> Problem statement
Your answer should be the lines below from the one holding "onderscheidt het bedrijf" through the one holding "unieke combinatie van", copied exactly and with nothing else.

(Given information)

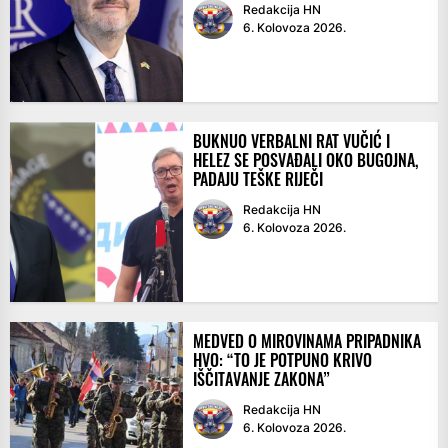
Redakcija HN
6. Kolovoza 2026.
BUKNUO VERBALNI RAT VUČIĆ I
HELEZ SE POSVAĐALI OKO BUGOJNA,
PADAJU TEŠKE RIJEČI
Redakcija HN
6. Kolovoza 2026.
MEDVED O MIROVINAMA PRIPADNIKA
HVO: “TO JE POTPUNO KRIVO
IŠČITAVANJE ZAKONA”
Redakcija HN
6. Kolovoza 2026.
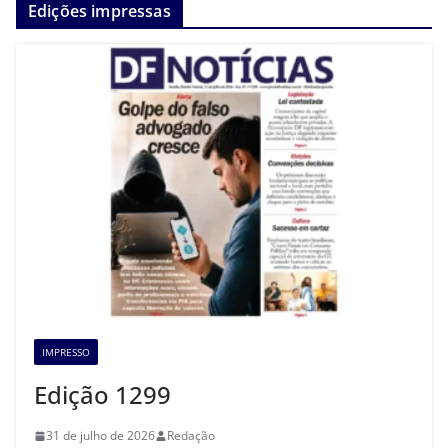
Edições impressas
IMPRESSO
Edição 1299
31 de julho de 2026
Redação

(End Given information)
(Given information)

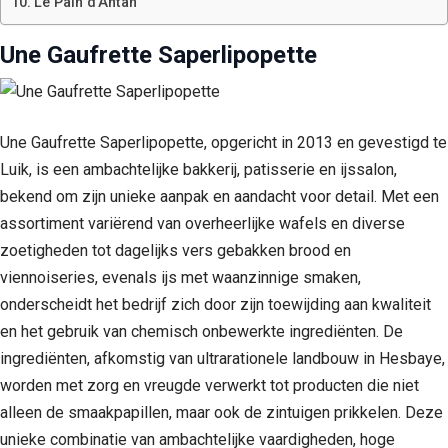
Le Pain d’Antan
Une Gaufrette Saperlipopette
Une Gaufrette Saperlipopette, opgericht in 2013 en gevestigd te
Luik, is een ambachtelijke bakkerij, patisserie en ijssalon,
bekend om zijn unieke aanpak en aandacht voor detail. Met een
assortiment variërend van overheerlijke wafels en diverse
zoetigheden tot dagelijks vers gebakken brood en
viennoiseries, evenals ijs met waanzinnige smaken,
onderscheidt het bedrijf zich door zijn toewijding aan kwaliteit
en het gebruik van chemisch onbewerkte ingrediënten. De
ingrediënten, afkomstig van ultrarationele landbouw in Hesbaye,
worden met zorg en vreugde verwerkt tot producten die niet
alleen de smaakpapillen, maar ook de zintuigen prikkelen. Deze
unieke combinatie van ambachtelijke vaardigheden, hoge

(End Given information)

> Completed task
onderscheidt het bedrijf zich door zijn toewijding aan kwaliteit
en het gebruik van chemisch onbewerkte ingrediënten. De
ingrediënten, afkomstig van ultrarationele landbouw in Hesbaye,
worden met zorg en vreugde verwerkt tot producten die niet
alleen de smaakpapillen, maar ook de zintuigen prikkelen. Deze
unieke combinatie van ambachtelijke vaardigheden, hoge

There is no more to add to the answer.